After returning from the gathering, we (the ACICIS students) sat around together and reflected on everything. One strong emotion that we all felt was frustration and anger that Lestari had not sought treatment. She had been sick since at least July with chest problems, but had refused to see a doctor, despite everyone telling her too. Phil had tried really hard to get her to go to see one, we found out today that she had lied to him and told him she’d taken herself to see a chest specialist, to stop him taking her to one. Even when she got really sick it was around 3 weeks before she would agree to go into hospital. She always said that she was scared about what the doctors might tell her. We think she was scared that she had cancer. What killed her was tuberculosis, the pneumonia she’d contracted from not having the tb treated, and a fungal infection in her lungs from having neither treated. She died from diseases that were treatable. She should still be with us today. But instead she left the treatment so late all she could do was to fight a really hard battle. She was doing this, and had been fighting it hard for the past few weeks. Phil said that when he visited her yesterday, she was saying she was feeling better, and thought she might get to stop taking oxygen soon. But that night she didn’t have the strength to fight it anymore.
She will be sadly missed by a lot of people, in Australia and Indonesia. I’m sure that there are many out there, in both countries, who will spend the next few days reflecting on the fun times they had with Lestari, and also the time when she was the support they needed to get through challenges here. I think there are also many students, past and present, who mainly think of her as the party girl, who turned up to every social occasion, insisted everyone have a beer and was the last to leave.

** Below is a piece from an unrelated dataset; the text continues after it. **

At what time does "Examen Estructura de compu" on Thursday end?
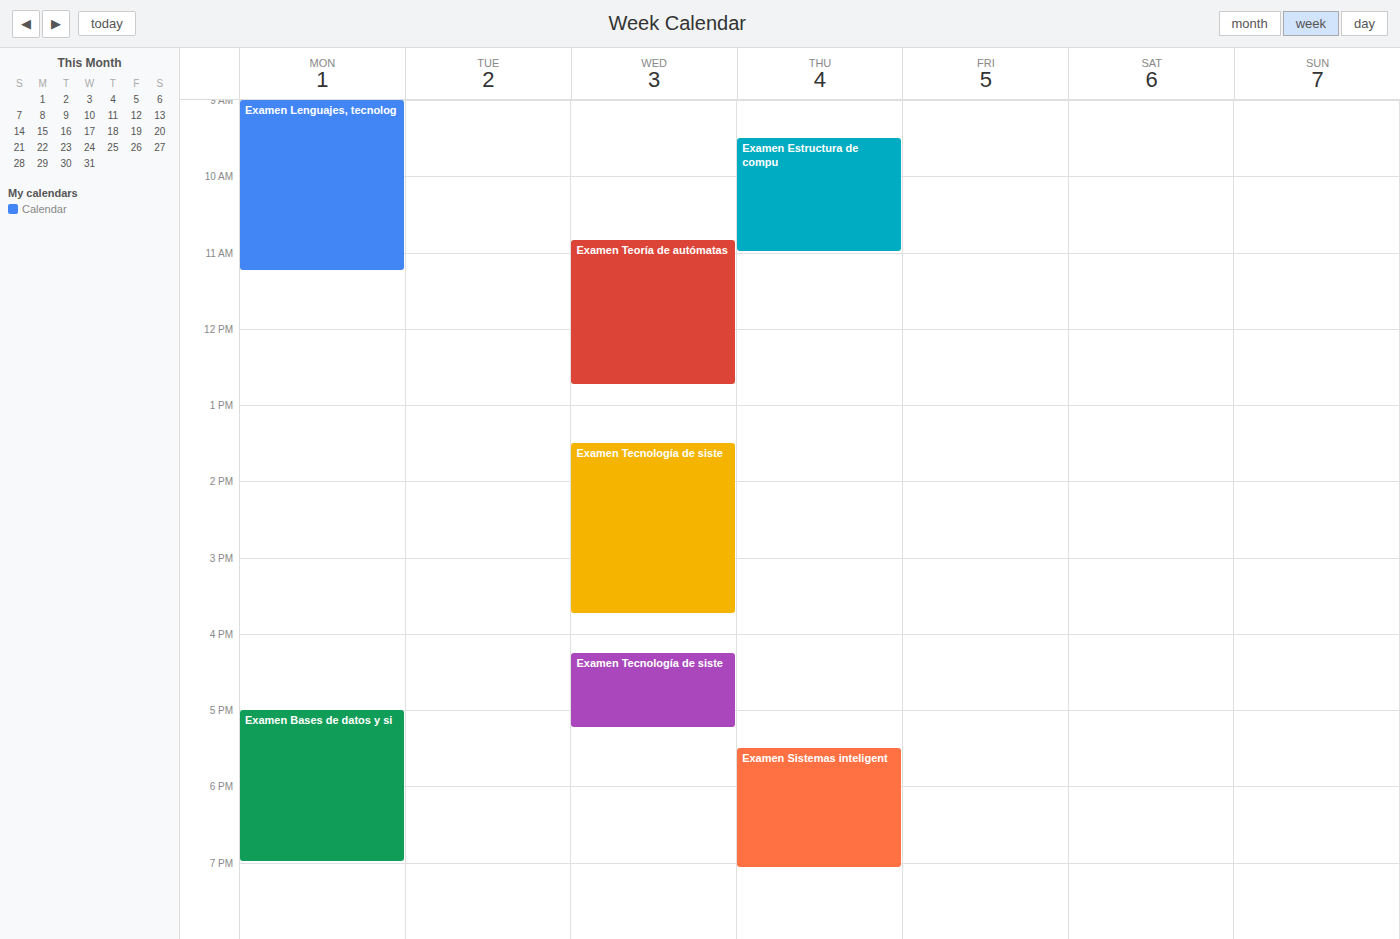
11:00 AM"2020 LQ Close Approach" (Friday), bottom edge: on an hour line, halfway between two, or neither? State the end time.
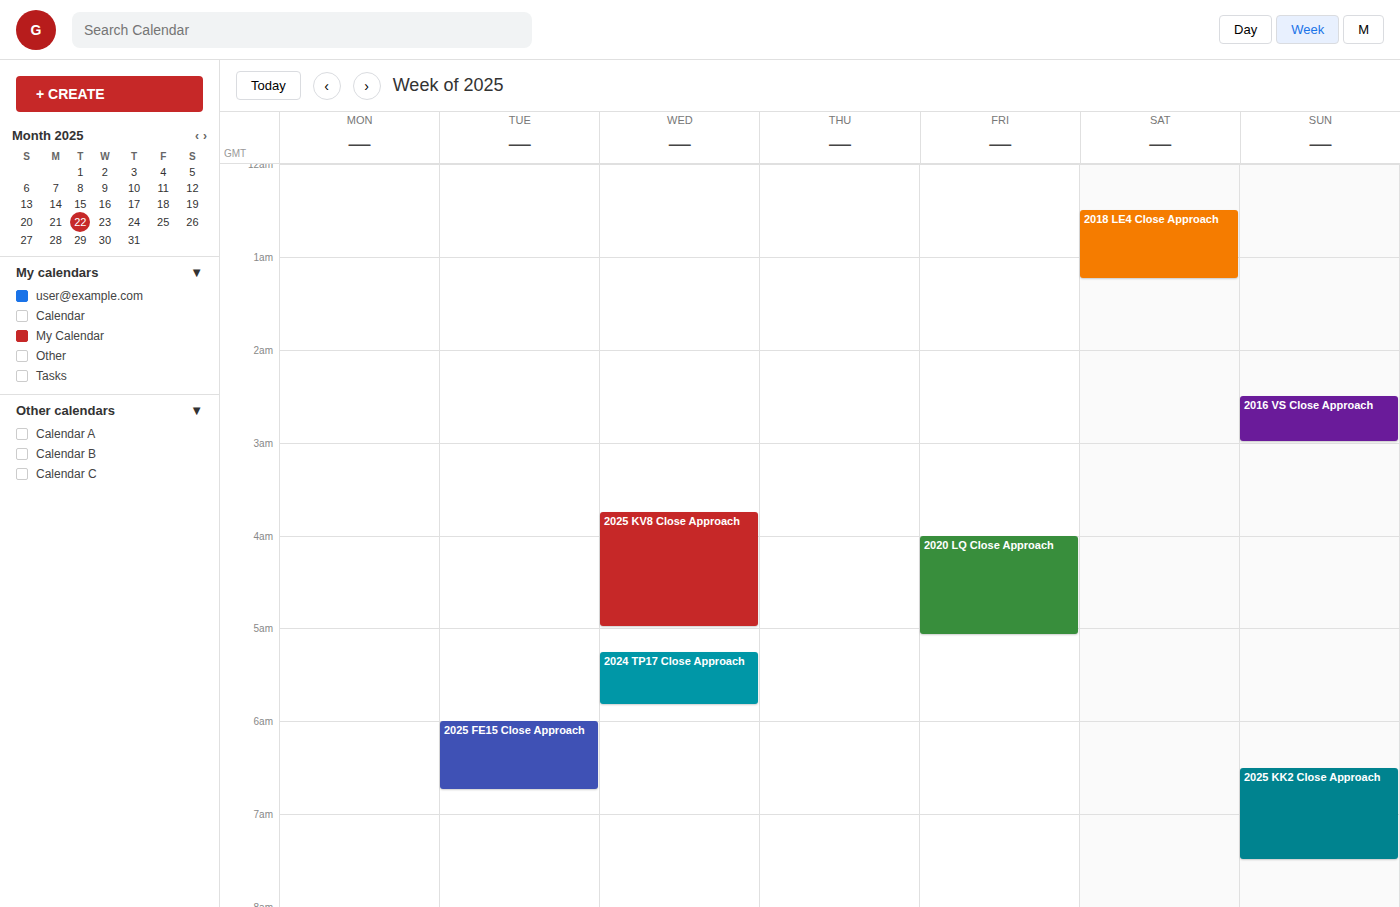
5:05 AM -- neither: 5 minutes below the 5 AM line and 55 minutes above the 6 AM line.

In my brief couple of months with Lestari, she was more of a support person for me. We bonded over our “chronic coughs” swapped remedies, shared an enthusiasm in volcanos, I could talk to her about my experiences here , past and present, she knew my dad and talked to me about him, giving me a link to home. In my first couple of weeks here I probably talked to her more often than I did other ACICIS students. I enjoyed talking to her because I found that she understood. Since she went into hospital I’ve missed having her around, I missed being able to go into uni and sit down and have a chat with her. I was looking forward to when she was back on her feet. We all were. I think I’d heard nearly everyone comment that they’d wished Lestari was around sometime in the past few weeks, to help them out. I visited her in hospital once, not long after she’d first been admitted. I said I’d come back again when I could, but she said not to worry, as she was sure she’d be right in a couple of days.
I hope that at the least a lot of people learnt an important lesson from today. Don’t let things go untreated, don’t be scared to find out what’s wrong with you. Because in the end what is wrong could be a lot more treatable and manageable than what you might expect, and its not worth risking your life just because you were too scared. Lestari told one of the girls that visited her that this was her lesson, that she would do things differently in the future. She was only 39.